Listening to Prestige 696: Eddie Bonnemere


LISTEN TO ONE: Ankle Bells

 Eddie Bonnemère didn't quite make a major reputation as a jazz musician, but he made musical history of a different sort.

A church pianist in his teenage years in Harlem, a World War II vet, a serious enough student to get a master's degree from NYU. he stayed in New York and stayed with music, drawn toward the Latin rhythms of the 1950s -- in 1953, he and Ray Barretto led a band at the dance-crazed Savoy Ballroom, and by the mid-50s, he was leading a mambo band in the jazz hotbed of Detroit, where he recorded an album that was released on the Royal Roost label.

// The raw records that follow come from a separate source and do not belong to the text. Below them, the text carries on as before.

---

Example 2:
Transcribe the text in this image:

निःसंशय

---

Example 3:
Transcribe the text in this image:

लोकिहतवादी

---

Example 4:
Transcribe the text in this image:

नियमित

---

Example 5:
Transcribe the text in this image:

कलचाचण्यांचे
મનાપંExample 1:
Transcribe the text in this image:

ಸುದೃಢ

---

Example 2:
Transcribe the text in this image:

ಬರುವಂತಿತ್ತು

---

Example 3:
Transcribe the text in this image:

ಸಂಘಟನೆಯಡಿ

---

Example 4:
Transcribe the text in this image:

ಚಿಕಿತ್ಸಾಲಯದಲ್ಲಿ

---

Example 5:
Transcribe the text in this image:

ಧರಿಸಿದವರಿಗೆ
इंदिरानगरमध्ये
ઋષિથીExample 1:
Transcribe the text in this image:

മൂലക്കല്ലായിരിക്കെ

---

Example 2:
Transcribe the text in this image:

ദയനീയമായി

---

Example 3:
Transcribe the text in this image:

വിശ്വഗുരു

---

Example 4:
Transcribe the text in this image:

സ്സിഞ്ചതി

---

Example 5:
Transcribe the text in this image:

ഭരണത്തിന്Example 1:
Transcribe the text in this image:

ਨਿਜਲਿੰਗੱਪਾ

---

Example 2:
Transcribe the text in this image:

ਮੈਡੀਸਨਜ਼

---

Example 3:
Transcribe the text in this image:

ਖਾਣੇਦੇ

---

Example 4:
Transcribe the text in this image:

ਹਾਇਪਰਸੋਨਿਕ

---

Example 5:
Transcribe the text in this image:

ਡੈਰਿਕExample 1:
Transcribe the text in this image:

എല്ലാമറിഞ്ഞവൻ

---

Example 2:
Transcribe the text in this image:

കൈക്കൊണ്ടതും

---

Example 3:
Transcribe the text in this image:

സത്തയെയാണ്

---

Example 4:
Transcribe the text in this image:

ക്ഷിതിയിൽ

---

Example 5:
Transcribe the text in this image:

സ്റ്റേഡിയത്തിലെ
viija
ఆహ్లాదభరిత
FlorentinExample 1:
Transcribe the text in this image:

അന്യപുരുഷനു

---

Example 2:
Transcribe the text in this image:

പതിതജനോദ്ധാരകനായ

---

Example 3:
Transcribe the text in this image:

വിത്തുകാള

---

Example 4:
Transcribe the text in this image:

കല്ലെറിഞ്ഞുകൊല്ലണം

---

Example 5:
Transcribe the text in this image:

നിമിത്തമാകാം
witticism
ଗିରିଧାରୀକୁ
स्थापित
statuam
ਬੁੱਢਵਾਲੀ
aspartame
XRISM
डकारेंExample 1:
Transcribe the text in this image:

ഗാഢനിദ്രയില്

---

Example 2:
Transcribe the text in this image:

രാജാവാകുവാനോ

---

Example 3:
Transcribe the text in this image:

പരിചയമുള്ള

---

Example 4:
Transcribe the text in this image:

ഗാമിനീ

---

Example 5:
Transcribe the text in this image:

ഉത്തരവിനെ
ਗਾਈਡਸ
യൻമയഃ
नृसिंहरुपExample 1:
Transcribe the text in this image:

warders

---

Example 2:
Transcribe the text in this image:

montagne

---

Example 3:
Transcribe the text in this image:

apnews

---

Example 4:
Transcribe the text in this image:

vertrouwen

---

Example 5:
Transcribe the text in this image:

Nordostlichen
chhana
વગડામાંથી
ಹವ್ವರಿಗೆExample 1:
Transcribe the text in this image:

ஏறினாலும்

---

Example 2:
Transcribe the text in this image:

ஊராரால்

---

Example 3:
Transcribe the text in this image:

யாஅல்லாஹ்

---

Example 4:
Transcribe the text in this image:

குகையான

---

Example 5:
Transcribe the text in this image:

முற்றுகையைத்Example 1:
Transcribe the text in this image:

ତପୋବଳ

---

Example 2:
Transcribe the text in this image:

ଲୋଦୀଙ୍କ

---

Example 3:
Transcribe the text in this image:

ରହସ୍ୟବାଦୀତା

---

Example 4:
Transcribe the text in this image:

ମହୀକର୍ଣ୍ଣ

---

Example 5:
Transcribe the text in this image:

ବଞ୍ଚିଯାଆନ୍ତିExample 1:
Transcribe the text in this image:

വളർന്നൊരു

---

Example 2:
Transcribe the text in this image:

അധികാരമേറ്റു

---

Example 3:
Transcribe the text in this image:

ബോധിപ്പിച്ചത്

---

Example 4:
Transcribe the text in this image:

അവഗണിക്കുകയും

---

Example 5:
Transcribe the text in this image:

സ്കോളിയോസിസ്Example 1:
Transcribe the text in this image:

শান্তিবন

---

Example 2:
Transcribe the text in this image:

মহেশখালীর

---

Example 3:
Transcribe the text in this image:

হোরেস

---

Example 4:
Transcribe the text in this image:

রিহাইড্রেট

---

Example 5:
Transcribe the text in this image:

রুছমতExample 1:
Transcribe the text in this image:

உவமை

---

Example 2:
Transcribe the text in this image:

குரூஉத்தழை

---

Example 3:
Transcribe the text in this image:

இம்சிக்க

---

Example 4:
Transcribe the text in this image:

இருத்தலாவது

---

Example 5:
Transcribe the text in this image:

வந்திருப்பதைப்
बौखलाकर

Returning to New York, now 43 years old, he got a second shot at recording with a jazz label, still very much Latin jazz-oriented. But another passion was growing within him.

Perhaps his interaction with the Latino community had led him to the Catholic Church, but he was drawn to a new movement gaining traction in New York in the 1960s, the Black Catholic Movement, spearheaded by Father Clarence Rivers, a priest who was also a composer of liturgical music that drew on black gospel music as a point of reference. Bonnemère composed a mass, the "Missa Hodeirna" for jazz ensemble and choir, which became, when it was performed at the St. Charles Borromeo Church in Harlem, one of the first jazz masses to be performed in a Catholic Church.

Bonnemère stayed with the church, composing more liturgical music, becoming the musical director of New York's Church of St. Thomas the Apostle.

He made two recording sessions for Prestige in September of 1964, with his own group, plus Kenny Burrell, which became the album Jazz Orient-ed. If the title sounds a little gimmicky, that's because it is. We've heard the genuine passion for Middle Eastern music which informs Yusef Lateef's recordings, and this isn't exactly that. The anonymous writer of the album's liner notes doesn't quite know what to make of it, though he does his best: "This fusion is not so strange when we consider that some Oriental Nations were once under Spanish control, and as a result, much of their folk music is based on Spanish Rhythms."


He also singles out Bonnemère's compositions "Roostology," "Oriental Mambo" and "The Spinx" as "very much a part of standard jazz reepertory." I don't believe any of them have stood the test of time, and in the case of "Oriental Mambo," which is on this session, I have to say that's probably just as well. It's an awkward pastiche of Eastern music clichés and mambo rhythms, but once they get beyond the main theme, the playing isn't bad at all. and the rest of the album is quite good. Whatever Bonnemère's connection to the music of the far east may have been, his commitment to Latin jazz is genuine, and his percussion-dominated group is a good one.

"Ankle Bells" was the 45 RPM single from the session, with "Man in a Raincoat" on the flip side. "Ankle Bells" is another sort of Far East/Latino mashup, but this one works, and all in all,  Eddie Bonnemère makes for a good listen.

Cal Lampley produced. 

Another passing oddity. Both Bonnemère and Morris Nanton recorded "The Theme from 'A Boy Ten Feet Tall,'" another song that didn't quite become a part of standard jazz repertory, within a week of each of each other. Written by Les Baxter for a now-forgotten movie, it is not included in the quite extensive list of Baxter compositions on the secondhandsongs website. I listened to both versions, and enjoyed both. I don't think there are any others.